Record 52% Dual Full-Time Parents In 2025 | Image by Canva

A record 52% of different-sex couples with children under age 18 had both parents working full time in 2025, according to a recent Pew Research Center analysis of U.S. Census Bureau data.

This marks the first time a majority of such families have dual full-time earners, up from 31% in 1975 and 46% a decade ago. The share of families with a full-time working father and a mother not employed fell to 23% from 42% over the same period.


Dual Full-Time Earners Become the Norm

Pew Research Center’s analysis shows the shift has accelerated in recent years. Among two-parent households with children under 18, dual full-time arrangements reached 52% in 2025.

The Bureau of Labor Statistics reported that in 2025, both spouses were employed in 49.1% of all married-couple families, down slightly from 49.6% the prior year. Among married-couple families with children, the figure for both parents being employed is higher, at 66.3%.


Historical Comparison

In 1975, only 31% of two-parent families had both parents working full time. That share rose steadily through the 1980s and 1990s before stabilizing and then climbing again in the 2010s. The traditional single-earner model (father full-time, mother not employed) dominated in the mid-20th century but has declined sharply, per Pew Research analysis.

Marriage rates have also fallen. Fewer than half of U.S. households (47%) were married-couple households in 2025, down from 66% 50 years earlier, according to the U.S. Census Bureau. The marriage rate stood at 6.1 per 1,000 population in recent CDC data.

Lower marriage rates mean that the two-parent families that still form today are more likely to be dual-earner households, according to the Brookings Institution. Married couples — especially those with higher incomes and college degrees — are more likely to have both parents working full time.

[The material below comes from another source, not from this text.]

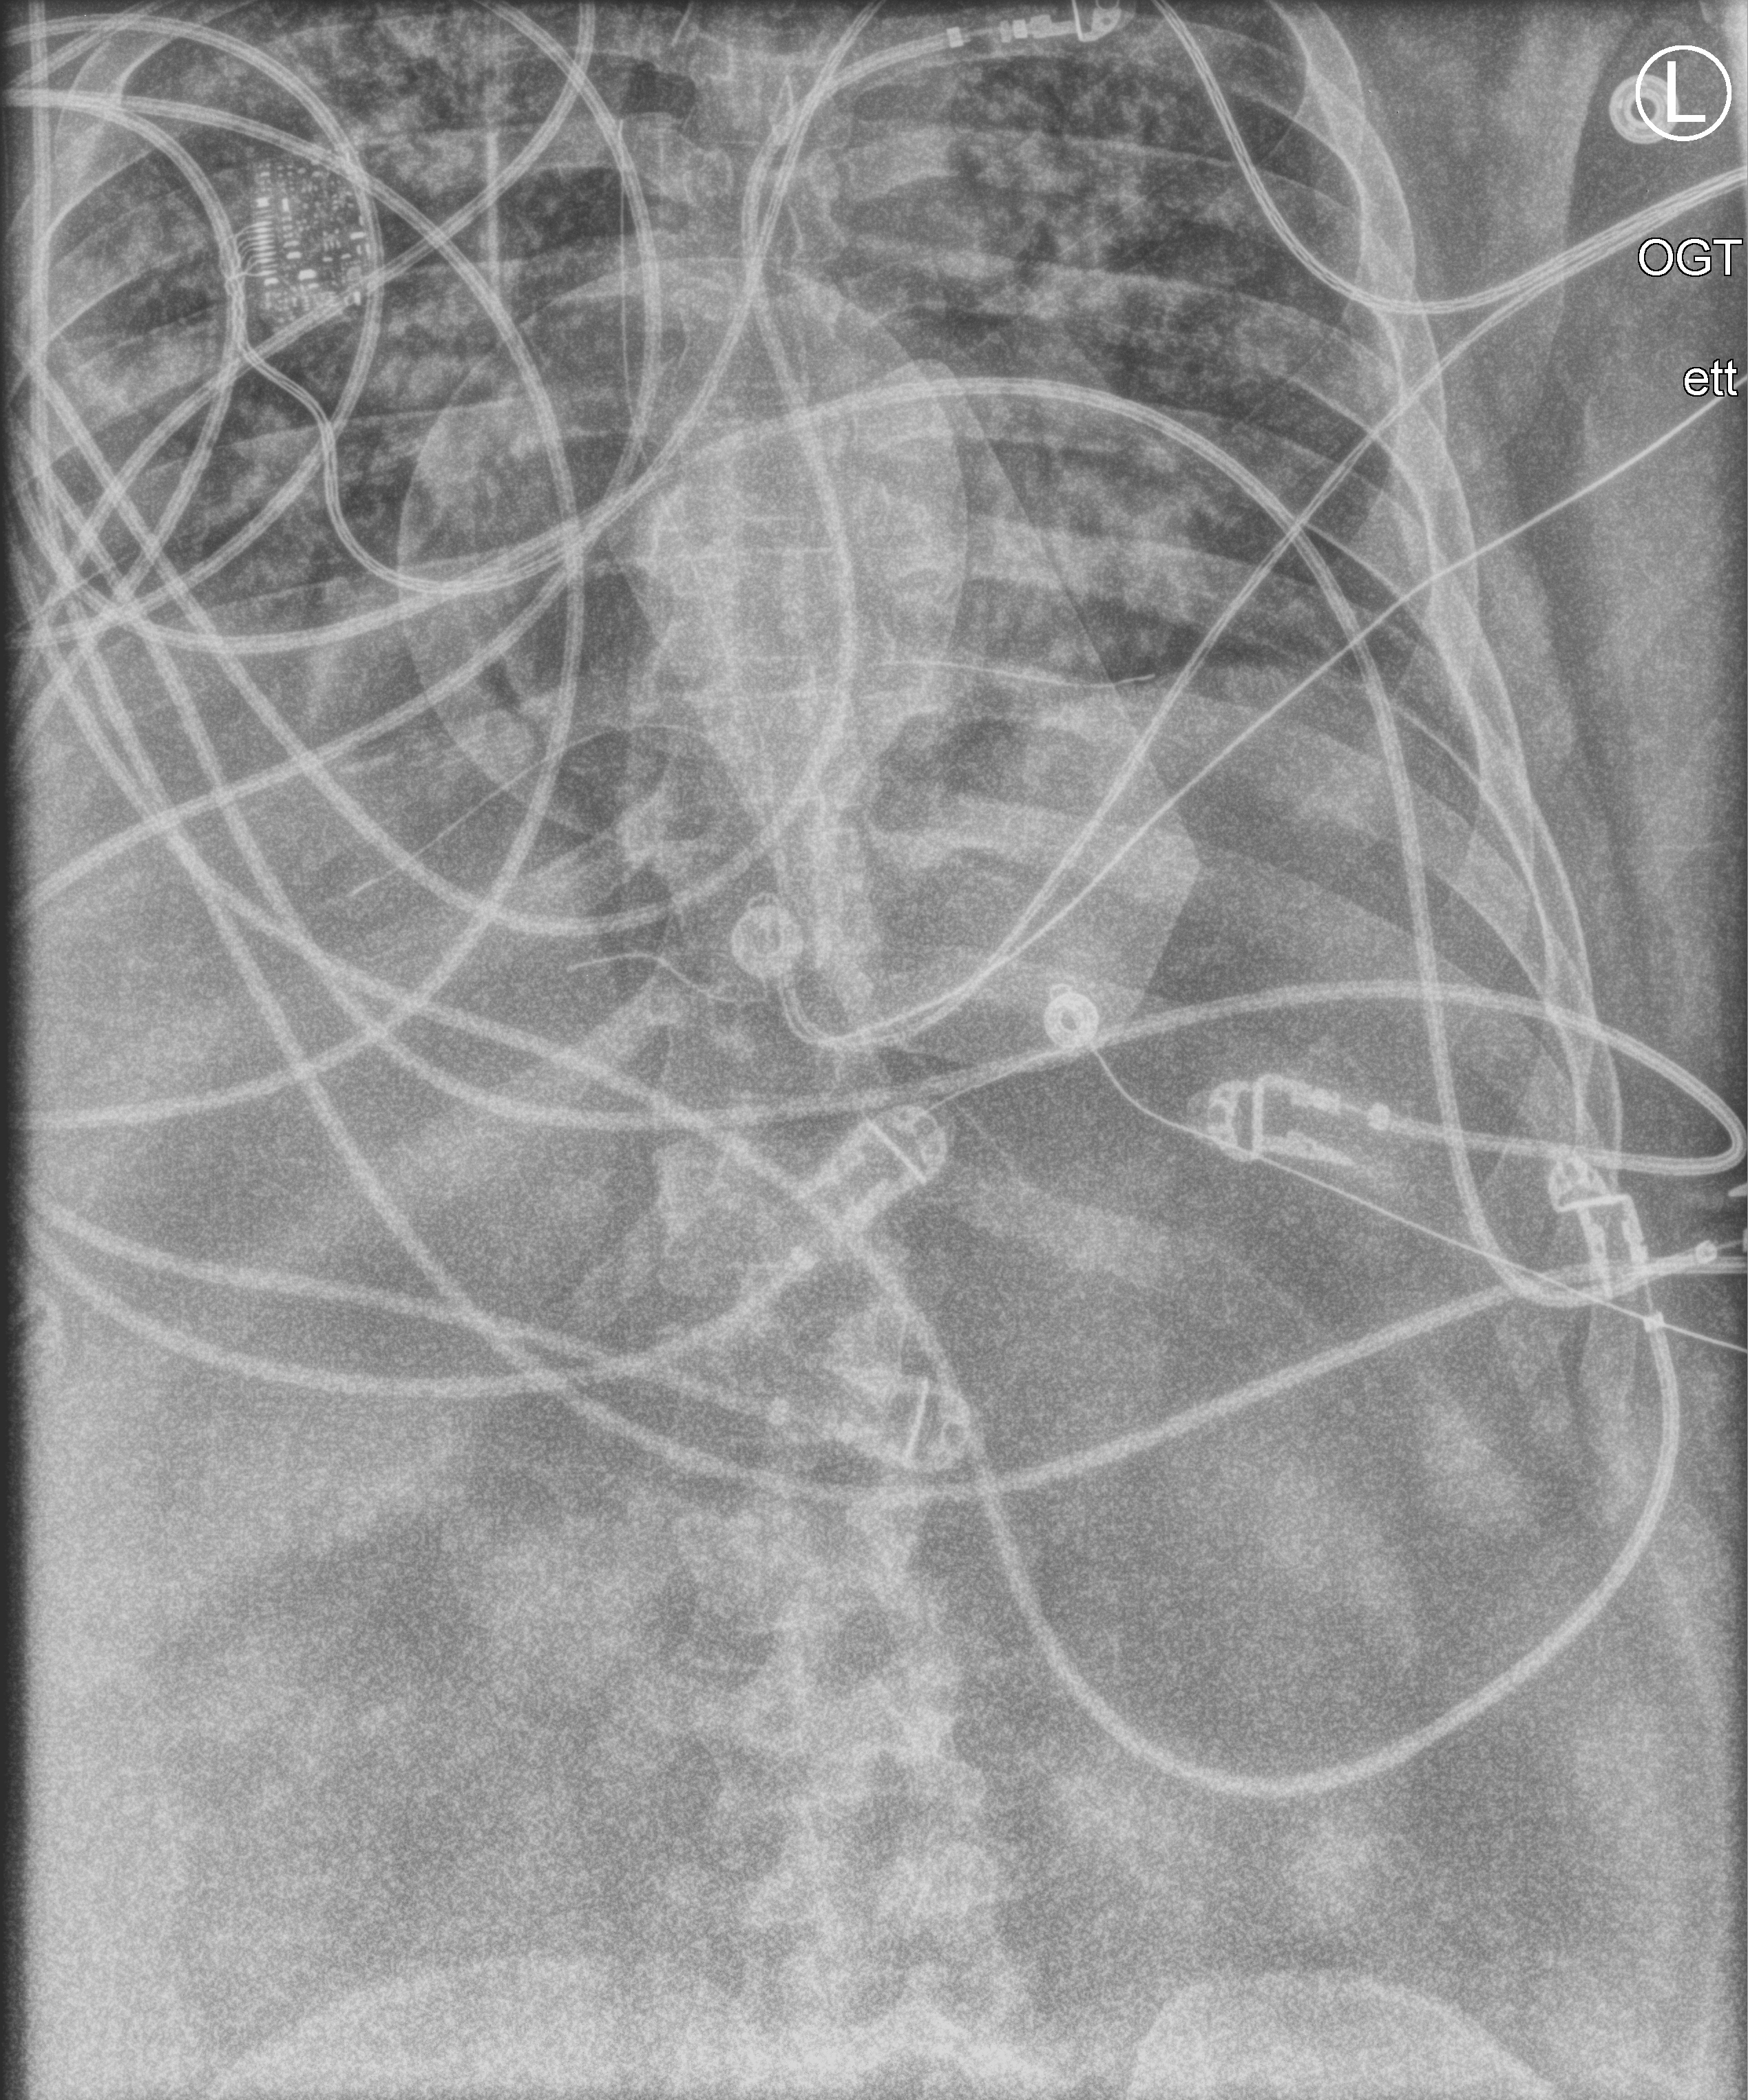
Portable chest radiograph; anteroposterior (AP) projection. Adult patient hospitalised with COVID-19, age 18–59 years.
Admission-level facts for this patient (not findings on this image; timing relative to this image not recorded):
- hypertension (admission record): no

Driving Factors for Dual Incomes

Rising costs for housing, childcare, and education have pushed many families toward two full-time incomes. Pew found that 83% of dual full-time parents said the arrangement benefits their family’s finances.

Women’s labor force participation has increased significantly since the 1970s, driven by expanded opportunities in service and professional sectors, higher education attainment, and changing social norms. Employed mothers are more likely to work full-time today than in previous decades.


Lower Marriage Rates and Broader Impacts

The U.S. Census Bureau noted that married-couple households fell below 50% for the first time in recent years. Declines are more pronounced among lower- and middle-income groups.

Economists link lower marriage rates to economic pressures, including wage stagnation for some male workers and rising housing costs that make family formation more challenging. Dual-earner married households often have higher combined incomes, whereas single-parent and cohabiting households exhibit different economic outcomes.


Future Considerations

As dual full-time arrangements become standard, families report trade-offs in time for childcare and household duties. Pew data indicate many parents value the financial gains while noting challenges in balancing work and family.

No single factor fully explains the trend. Economic necessity, expanded opportunities for women, and evolving household structures all play documented roles in the data from Pew, BLS, and the Census Bureau.